但這些對他沒啥影響,李元霸的刻意培養,再加上這貨的先天神經暴虐,恨不得對方的情緒更加強烈才好。
……
外面的空氣中滿是寂靜以及略顯暴虐的氣息,耳邊雖說時常響起春風吹動殘葉的嘩嘩聲,顯得有些悽然,不過位於水軍駐地位置正中的提督駐所卻並非是如此。

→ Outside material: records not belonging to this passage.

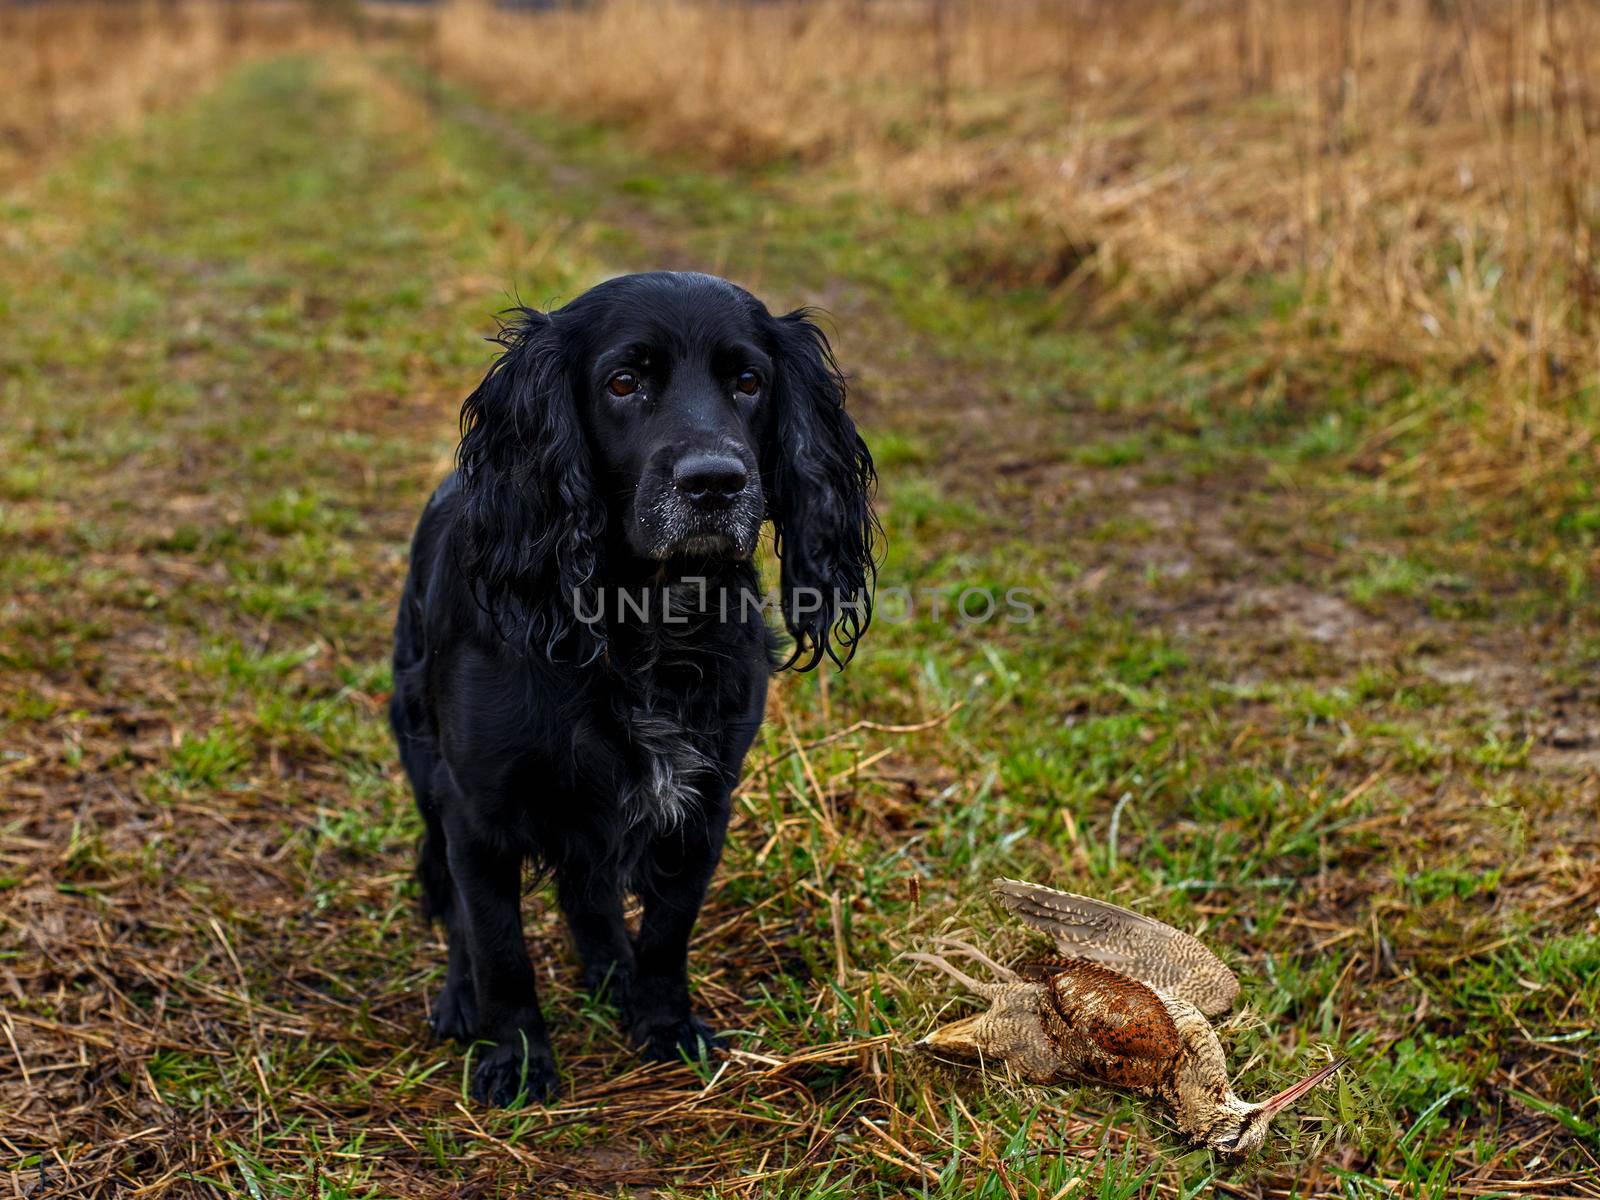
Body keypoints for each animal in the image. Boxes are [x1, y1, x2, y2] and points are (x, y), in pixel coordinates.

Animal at [393, 272, 883, 1107]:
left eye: (748, 381)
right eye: (624, 382)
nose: (715, 482)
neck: (646, 619)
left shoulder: (701, 801)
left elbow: (665, 934)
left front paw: (664, 1026)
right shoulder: (479, 810)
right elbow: (498, 949)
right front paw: (516, 1061)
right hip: (426, 765)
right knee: (455, 905)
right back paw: (462, 1001)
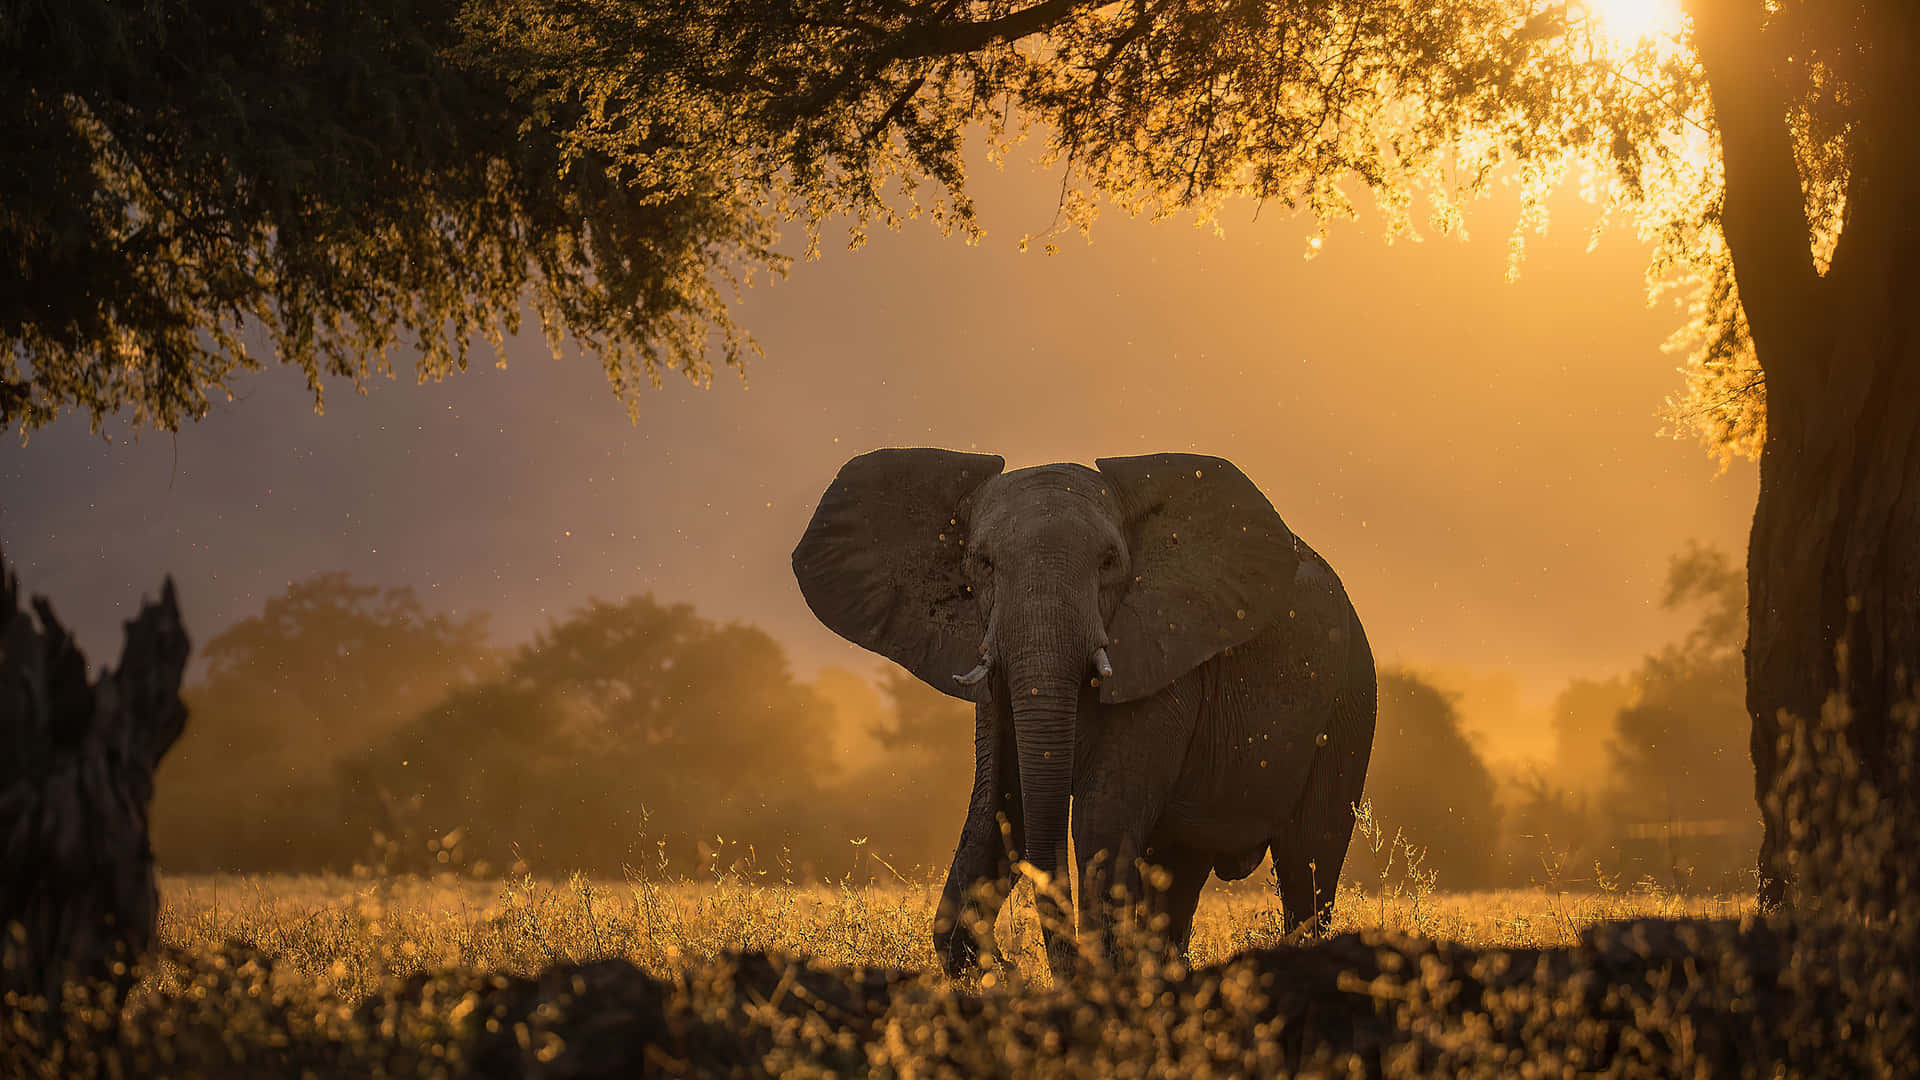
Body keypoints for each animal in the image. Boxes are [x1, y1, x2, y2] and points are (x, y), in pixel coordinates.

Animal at [787, 445, 1374, 976]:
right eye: (982, 564)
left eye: (1110, 563)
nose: (1006, 962)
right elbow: (1000, 804)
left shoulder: (1162, 660)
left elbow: (1101, 815)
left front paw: (1097, 972)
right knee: (1179, 867)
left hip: (1350, 698)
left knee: (1308, 862)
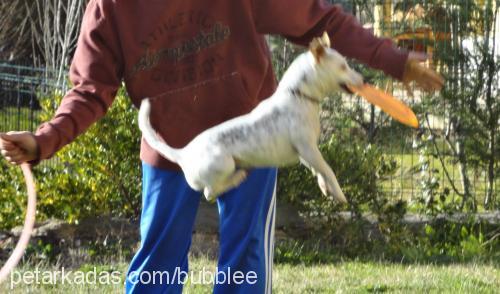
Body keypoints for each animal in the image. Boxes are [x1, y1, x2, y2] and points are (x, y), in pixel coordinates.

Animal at [139, 32, 362, 202]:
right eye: (343, 66)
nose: (361, 79)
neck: (299, 95)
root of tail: (183, 154)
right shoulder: (308, 147)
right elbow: (329, 169)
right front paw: (340, 193)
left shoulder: (306, 153)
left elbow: (319, 171)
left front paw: (325, 187)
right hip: (223, 164)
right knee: (209, 192)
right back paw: (237, 178)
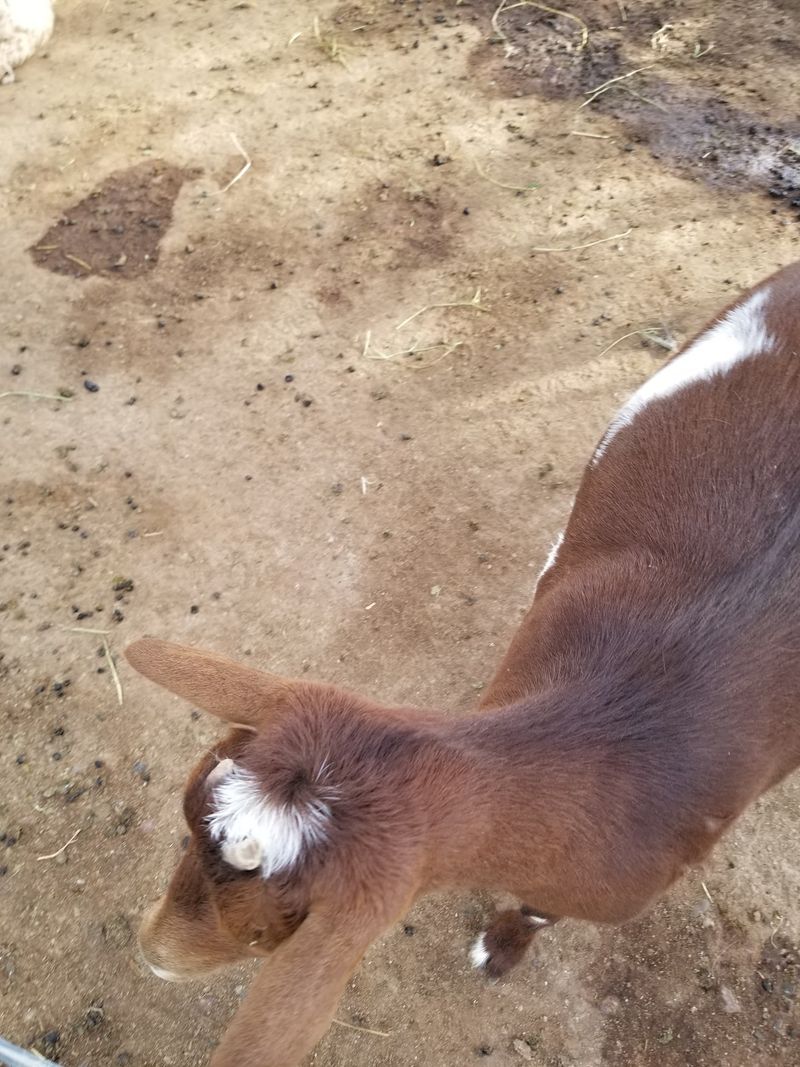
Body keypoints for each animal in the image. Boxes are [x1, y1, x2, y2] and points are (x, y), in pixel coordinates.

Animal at [126, 260, 800, 1066]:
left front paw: (499, 948)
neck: (604, 744)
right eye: (182, 837)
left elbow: (537, 913)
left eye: (264, 931)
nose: (151, 953)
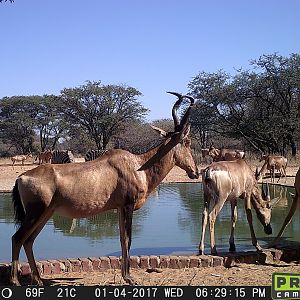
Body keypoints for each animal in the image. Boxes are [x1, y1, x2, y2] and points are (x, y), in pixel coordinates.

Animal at [9, 91, 199, 286]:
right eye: (187, 141)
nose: (195, 172)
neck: (137, 165)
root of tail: (21, 177)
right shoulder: (128, 206)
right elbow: (128, 239)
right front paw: (130, 278)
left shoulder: (120, 208)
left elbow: (122, 239)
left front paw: (125, 276)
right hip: (36, 213)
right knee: (18, 238)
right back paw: (15, 281)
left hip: (46, 214)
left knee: (29, 241)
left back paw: (39, 280)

吃慣了頓頓蝦貝海蟹的飯食,偶爾吃上一次山珍綠菜,對於方明硯而言都是極其珍貴的。
畢竟在登州這個地方,一些時鮮的綠菜是沒有的。
因此,每過上三四天,五六天的,方明硯就會從登州城中請來大廚,做上一桌子的各種美味佳餚……至於錢財?反正每年朝廷給他們水軍撥那麼多的軍餉,扣出幾頓大餐的錢,還是不成問題的。
而今天,正是方明硯改善伙食的日子。
今日,在打發走了方生之後,方明硯就叫手下人將登州城中最好的幾個廚子給‘請’了過來,原本打算叫上水軍的其他幾個高層,等方生回來之後就開飯,沒成想這個方生是左等不來,右等也不來。
於是乎,方明硯就直接讓人上菜,開宴了。
因為在這貨的意識裡,在登州這個地界,還從來沒有人敢對他們水軍的人下手,即便是王爺也不行,因為他們承擔不起這個後果!
“好了,今日就不等方生了,來,咱們邊吃邊聊!”
方明硯臉上的刀疤因為他的笑容,越發猙獰了起來。
一大桌子的山珍美味,沒有其他的海鮮,把綠油油的色彩,看起來很是喜人。
“將軍,我聽說昨日您下帖子邀那武王前來赴宴,他竟然不給您面子!不知道是也不是?”
一個有些胖胖的,身著長史服裝的中年人,敬了方明硯一杯酒,說道。(未完待續……)
第五百三十三章到底誰腦袋被驢給踹了?
“哼!”
聽到這胖子的話,方明硯的臉色當時就變得陰沉了起來,手中的酒杯亦是狠狠地撂在了桌子上。
“哎呦,您瞧我這張臭嘴!”
胖子似乎意識到了不對,這不是哪壺不開提哪壺嗎?
於是他直接甩開了膀子,狠狠地抽了自己一個大嘴巴子,同時告繞道:“將軍,您莫要生氣!都怪我……”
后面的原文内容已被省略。